Mrs Chandler, the bank manager, was one of those who couldn’t accept it.
“You offered to lend me money before,” Kally said. “To start my own business.”
“I know,” Chandler said, leaning back in her leather chair. “But, to be blunt, that was when you were one of the most gifted machinists in Ironguard. Not…”
She waved her pen in Kally’s direction.
“Not Kally No Hands?” Kally said, rising angrily to her feet. “Not part of a person?”

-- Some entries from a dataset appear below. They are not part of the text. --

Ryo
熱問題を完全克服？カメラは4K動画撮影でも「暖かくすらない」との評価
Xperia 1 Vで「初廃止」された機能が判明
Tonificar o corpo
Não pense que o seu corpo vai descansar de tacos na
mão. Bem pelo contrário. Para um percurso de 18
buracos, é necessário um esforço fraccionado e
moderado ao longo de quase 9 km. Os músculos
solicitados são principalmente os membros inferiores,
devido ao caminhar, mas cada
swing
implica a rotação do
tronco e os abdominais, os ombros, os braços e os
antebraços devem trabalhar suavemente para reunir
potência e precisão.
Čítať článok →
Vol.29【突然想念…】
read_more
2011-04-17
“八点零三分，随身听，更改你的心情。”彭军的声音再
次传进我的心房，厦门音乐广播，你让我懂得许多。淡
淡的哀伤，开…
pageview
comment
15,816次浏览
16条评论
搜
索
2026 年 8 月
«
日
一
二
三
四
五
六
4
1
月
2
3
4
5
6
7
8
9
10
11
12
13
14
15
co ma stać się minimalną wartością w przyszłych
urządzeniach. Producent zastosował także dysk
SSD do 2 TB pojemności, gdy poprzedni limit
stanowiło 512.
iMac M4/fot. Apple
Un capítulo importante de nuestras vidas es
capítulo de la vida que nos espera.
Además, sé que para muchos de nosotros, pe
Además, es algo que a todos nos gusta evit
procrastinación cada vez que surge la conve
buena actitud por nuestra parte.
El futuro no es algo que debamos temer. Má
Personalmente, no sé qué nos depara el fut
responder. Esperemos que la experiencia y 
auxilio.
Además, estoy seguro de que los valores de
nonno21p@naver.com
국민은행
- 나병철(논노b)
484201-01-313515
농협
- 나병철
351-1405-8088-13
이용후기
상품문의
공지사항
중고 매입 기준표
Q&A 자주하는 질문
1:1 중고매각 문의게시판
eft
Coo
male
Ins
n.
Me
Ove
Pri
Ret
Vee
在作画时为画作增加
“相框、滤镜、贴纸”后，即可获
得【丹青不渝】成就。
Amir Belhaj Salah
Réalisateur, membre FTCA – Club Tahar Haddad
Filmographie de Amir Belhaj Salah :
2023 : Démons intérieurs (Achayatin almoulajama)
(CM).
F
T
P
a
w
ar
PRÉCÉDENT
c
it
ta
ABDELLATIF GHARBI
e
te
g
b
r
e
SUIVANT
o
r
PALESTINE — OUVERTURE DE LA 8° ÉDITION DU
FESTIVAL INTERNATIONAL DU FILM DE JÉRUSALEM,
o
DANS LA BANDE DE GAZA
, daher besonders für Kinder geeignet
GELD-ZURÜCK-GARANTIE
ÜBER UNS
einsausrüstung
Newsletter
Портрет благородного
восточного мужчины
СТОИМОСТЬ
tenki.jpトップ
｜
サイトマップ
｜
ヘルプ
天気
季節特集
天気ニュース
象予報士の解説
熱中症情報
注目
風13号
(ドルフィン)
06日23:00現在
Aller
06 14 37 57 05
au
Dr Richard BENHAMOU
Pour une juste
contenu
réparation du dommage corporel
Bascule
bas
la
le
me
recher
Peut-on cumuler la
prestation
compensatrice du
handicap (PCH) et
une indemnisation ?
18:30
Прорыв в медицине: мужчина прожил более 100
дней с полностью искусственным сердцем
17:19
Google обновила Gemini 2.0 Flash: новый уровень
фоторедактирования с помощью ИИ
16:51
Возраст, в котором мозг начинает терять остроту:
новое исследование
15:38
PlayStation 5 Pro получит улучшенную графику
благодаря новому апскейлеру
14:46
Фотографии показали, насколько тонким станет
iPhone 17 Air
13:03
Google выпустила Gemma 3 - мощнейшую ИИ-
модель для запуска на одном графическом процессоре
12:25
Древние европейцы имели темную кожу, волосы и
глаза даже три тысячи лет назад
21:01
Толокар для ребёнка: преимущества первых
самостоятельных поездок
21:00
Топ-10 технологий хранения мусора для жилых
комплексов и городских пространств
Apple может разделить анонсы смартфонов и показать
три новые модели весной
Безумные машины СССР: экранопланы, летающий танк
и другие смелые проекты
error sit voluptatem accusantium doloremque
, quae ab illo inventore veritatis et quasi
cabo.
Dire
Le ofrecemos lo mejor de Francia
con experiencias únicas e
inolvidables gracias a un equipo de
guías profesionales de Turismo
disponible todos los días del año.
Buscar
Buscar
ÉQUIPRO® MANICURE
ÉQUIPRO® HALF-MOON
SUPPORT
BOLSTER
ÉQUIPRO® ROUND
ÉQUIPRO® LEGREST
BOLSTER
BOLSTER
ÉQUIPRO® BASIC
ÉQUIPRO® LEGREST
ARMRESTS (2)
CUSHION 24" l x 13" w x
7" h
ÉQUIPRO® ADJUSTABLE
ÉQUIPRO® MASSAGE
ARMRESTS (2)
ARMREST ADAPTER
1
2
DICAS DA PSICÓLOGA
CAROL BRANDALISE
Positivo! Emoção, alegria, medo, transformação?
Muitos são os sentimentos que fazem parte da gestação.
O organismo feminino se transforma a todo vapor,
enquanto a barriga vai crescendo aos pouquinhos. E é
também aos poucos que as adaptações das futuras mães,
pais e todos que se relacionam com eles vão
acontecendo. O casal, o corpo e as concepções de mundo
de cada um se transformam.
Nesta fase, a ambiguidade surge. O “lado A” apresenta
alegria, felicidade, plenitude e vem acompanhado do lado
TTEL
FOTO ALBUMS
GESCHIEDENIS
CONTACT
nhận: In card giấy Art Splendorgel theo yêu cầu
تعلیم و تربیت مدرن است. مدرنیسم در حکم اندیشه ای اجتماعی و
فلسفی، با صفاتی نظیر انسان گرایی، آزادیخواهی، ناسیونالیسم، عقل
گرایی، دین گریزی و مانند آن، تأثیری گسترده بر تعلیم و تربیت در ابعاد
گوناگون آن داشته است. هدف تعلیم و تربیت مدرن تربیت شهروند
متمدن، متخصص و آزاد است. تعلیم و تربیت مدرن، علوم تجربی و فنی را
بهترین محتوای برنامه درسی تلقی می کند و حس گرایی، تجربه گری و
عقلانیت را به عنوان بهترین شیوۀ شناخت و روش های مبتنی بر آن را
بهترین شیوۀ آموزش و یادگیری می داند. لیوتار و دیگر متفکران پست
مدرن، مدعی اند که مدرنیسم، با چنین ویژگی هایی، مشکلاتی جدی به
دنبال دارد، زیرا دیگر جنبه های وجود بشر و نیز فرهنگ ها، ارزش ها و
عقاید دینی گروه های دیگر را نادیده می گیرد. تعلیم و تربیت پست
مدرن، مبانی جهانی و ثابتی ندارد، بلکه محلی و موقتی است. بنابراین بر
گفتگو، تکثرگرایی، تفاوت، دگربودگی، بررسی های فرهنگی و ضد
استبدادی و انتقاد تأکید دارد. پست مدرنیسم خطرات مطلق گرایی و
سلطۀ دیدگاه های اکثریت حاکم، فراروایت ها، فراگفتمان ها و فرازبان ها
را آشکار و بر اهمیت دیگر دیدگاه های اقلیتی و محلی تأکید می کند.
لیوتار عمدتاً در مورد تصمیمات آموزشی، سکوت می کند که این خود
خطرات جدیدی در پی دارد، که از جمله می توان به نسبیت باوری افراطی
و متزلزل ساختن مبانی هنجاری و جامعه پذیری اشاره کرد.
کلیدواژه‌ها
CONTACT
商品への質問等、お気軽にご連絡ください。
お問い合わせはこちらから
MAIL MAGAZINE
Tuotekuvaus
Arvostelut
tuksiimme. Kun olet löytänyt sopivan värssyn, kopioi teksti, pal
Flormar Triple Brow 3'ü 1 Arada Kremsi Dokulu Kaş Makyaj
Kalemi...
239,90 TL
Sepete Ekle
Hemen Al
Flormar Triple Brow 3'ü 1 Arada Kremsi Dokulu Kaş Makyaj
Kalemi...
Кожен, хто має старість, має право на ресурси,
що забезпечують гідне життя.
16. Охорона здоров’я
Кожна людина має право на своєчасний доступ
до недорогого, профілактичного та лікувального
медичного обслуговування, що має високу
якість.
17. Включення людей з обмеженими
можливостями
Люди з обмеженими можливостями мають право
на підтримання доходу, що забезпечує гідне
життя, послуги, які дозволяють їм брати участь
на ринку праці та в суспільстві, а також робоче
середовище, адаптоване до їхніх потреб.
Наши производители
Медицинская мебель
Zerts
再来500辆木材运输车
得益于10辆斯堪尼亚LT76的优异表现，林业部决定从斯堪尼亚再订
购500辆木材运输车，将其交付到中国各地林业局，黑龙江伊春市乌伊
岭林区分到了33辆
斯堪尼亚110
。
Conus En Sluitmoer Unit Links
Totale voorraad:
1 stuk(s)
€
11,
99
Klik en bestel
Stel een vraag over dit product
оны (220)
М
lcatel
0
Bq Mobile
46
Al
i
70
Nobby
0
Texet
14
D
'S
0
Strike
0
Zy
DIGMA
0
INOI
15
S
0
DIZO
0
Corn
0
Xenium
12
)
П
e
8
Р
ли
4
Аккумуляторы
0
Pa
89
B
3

“I wasn’t going to be that blunt,” Mrs Chandler said, putting her pen back in the inkwell. “But yes, that is what I mean.”
Kally stormed out.
She didn’t bother trying the other banks. It was all too futile.
She had felt so smart, finding her answer. Set up her own factory, even if it was just small. Employ the others from the Institute. Build machines to suit their bodies. Every one of them had been injured in the factories. Every one knew their craft. They knew how to repair and maintain machines. Theirs wouldn’t just be the best run factory, it would be the safest, because they understood the thousand ways things could go wrong.
But instead…
The tram carried her back out of town, the ticket costing one of her last pennies. The Institute gave them clothes and food, not money to fritter away on frivolities like drink, or like building their lives anew.
Dusk was approaching as she returned to the institute. Tomma listened to what she said. He was kind enough not to say “I told you so”.
“Shame,” he said instead. “All those broken machines going to waste, and you can’t afford the new ones you need.”
“What broken machines?” Kally asked.
“In the scrap yard,” Tomma said. “Come see.”
He led her out into the garden, which she had ignored for so long. Beyond the hedge at the bottom, she saw heaps of machinery gleaming in the light of the sinking sun. Every machine had some broken parts, but every one had some that were whole. Put them together, set them up in the old rail carriage abandoned at the side of the yard, and maybe…
“You want to help me build a factory?” she asked. “A factory made out of broken parts.”
Tomma hesitated.
“We cause trouble, we might get kicked out,” he said, looking back at the towering stone walls of the Institute.
“Wouldn’t you rather risk that?” Kally asked. “Try to build your own life, instead of what they give you?”
Tomma looked at her, at the Institute, and back at her again. Then he strode off down the garden.
“Come on,” he said. “Let’s build our factory.”
Kally followed, knocking her hooks together in applause.